Hyrax: Asynchronous Response Implementation

From OPeNDAP Documentation
⧼opendap2-jumptonavigation⧽
The printable version is no longer supported and may have rendering errors. Please update your browser bookmarks and please use the default browser print function instead.

Overview

The proposed use cases so far are:

  1. Near-line tape drive
  2. Server side processing

I think it's important to identify the various issues in each of these use cases because much of what has to happen isn't just the asynchronous aspects of the response.


URLs
I think that while the Async definition for DAP4 allows the Async response essentially forward the request to a new URL in order to access the requested item at a later date, we might want to utilize our existing architecture to make the URL the same as the original request URL. We do exactly this with uncompressed files that are cached, a we could use a similar mechanism for the async use cases...

Near-line tape drive

In this use case primary data are held in some type of near-line tape storage system.

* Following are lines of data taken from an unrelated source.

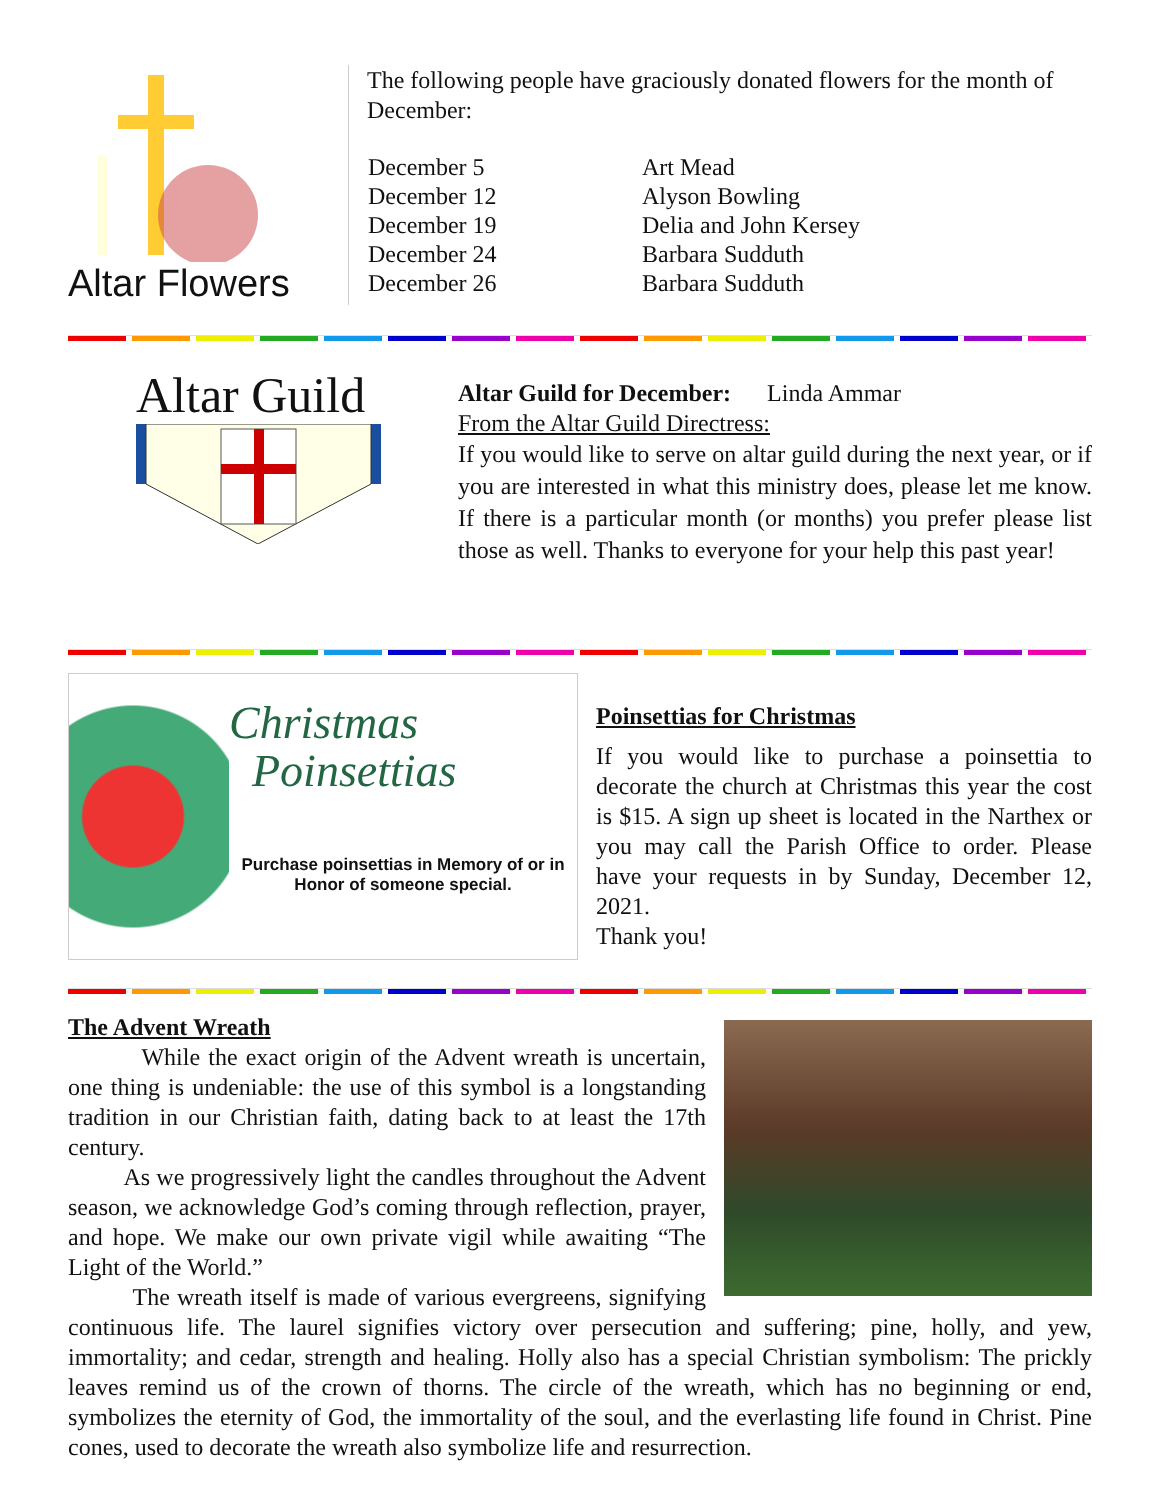Altar Flowers
The following people have graciously donated flowers for the month of December:
| December 5 | Art Mead |
| December 12 | Alyson Bowling |
| December 19 | Delia and John Kersey |
| December 24 | Barbara Sudduth |
| December 26 | Barbara Sudduth |
Altar Guild
Altar Guild for December: Linda Ammar
From the Altar Guild Directress:
If you would like to serve on altar guild during the next year, or if you are interested in what this ministry does, please let me know. If there is a particular month (or months) you prefer please list those as well. Thanks to everyone for your help this past year!
Christmas
Poinsettias
Purchase poinsettias in Memory of or in Honor of someone special.
Poinsettias for Christmas
If you would like to purchase a poinsettia to decorate the church at Christmas this year the cost is $15. A sign up sheet is located in the Narthex or you may call the Parish Office to order. Please have your requests in by Sunday, December 12, 2021.
Thank you!
The Advent Wreath
While the exact origin of the Advent wreath is uncertain, one thing is undeniable: the use of this symbol is a longstanding tradition in our Christian faith, dating back to at least the 17th century.
As we progressively light the candles throughout the Advent season, we acknowledge God’s coming through reflection, prayer, and hope. We make our own private vigil while awaiting “The Light of the World.”
The wreath itself is made of various evergreens, signifying continuous life. The laurel signifies victory over persecution and suffering; pine, holly, and yew, immortality; and cedar, strength and healing. Holly also has a special Christian symbolism: The prickly leaves remind us of the crown of thorns. The circle of the wreath, which has no beginning or end, symbolizes the eternity of God, the immortality of the soul, and the everlasting life found in Christ. Pine cones, used to decorate the wreath also symbolize life and resurrection.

This means that the data can be accessed, but the access time may take lounger than a typical TCP time-out period.

Issues

Catalog
The near-line system must be cataloged: Some expressive list of contents must be made available to the BES so that the BES can include them in either the default catalog (called "catalog") or in some specific catalog implementation for the near-line system.
Caching
The BES will be required to cache datasets held in the near-line system.
Cache Purging
The BES will need to be able to purge, or otherwise make room in the cache for new datasets being brought in from the near-line system.
Concurrency
It will be crucial that the BES be able to identify when a near-line dataset has been requested but has not yet been cached in order to prevent multiple concurrent calls to unpack the same dataset.

Basic Flow Stage 1

  1. A client asks for a catalog of holdings from a Hyrax server.
  2. The client makes a request for one the datasets in the catalog.
  3. OLFS receives the request for a dataset and routes that request to the BES.
  4. The BES identifies that this is a request for a near-line dataset
  5. The BES checks to see if the requested dataset is in the near-line cache andy finds the requested dataset is NOT represented in the cache.
  6. The BES returns an error/message to the OLFS indicating that the response will be delayed by a specified amount of time.
  7. The OLFS responds to the client request with the "async" response and HTTP 201 (Accepted)
  8. The BES checks to see if the requested dataset is in the process of being extracted from the near-line system.
  9. If the requested dataset is not already in the process of being extracted the BES initiates the retrieval of the requested dataset from the near-line system.

Basic Flow Stage 2

  1. The client makes a request for one the datasets in the catalog.
  2. OLFS receives the request for a dataset and routes that request to the BES.
  3. The BES identifies that this is a request for a near-line dataset
  4. The BES checks to see if the requested dataset is in the near-line cache.
  5. The requested dataset is in the cache the BES services the request immediately.
  6. The OLFS forwards the BES response and returns HTTP 200.

Server Side Processing

In this use case the server is asked to perform a computationally extensive processing operation on existing data, for example re-projection and re-gridding of a high resolution global dataset.

Issues

Caching
The BES will be required to cache datasets generated by asynchronous server side processing operations.
Cache Purging
The BES will need to be able to purge, or otherwise make room in the cache for new datasets being generated by server side processing operations.
Concurrency
It will be crucial that the BES be able to identify when a server side processing dataset has been requested but has not yet been cached in order to prevent multiple concurrent calls to generate the same dataset.

Basic Flow Stage 1

  1. A client asks for a catalog of holdings from a Hyrax server.
  2. The client makes a request for one the datasets in the catalog, in the constraint expression the client requests that server perform a computationally intensive operation.
  3. OLFS receives the request for a dataset and routes that request to the BES.
  4. The BES identifies that this is a request will require sometime to service.
  5. The BES checks to see if the requested result is already in the server side processing cache, and finds that is not there.
  6. The BES returns an error/message to the OLFS indicating that the response will be delayed by a specified amount of time.
  7. The OLFS responds to the client request with the "async" response and HTTP 201 (Accepted).
  8. The BES initiates the generation of the requested dataset/processing combination.

Basic Flow Stage 2

  1. The client makes a request for one the datasets in the catalog, in the constraint expression the client requests that server perform a computationally intensive operation.
  2. OLFS receives the request for a dataset and routes that request to the BES.
  3. The BES identifies that this is a request will require sometime to service.
  4. The BES checks to see if the requested result is already in the server side processing cache.
  5. The requested dataset is in the cache and the BES services the request immediately.
  6. The OLFS forwards the BES response and returns HTTP 200.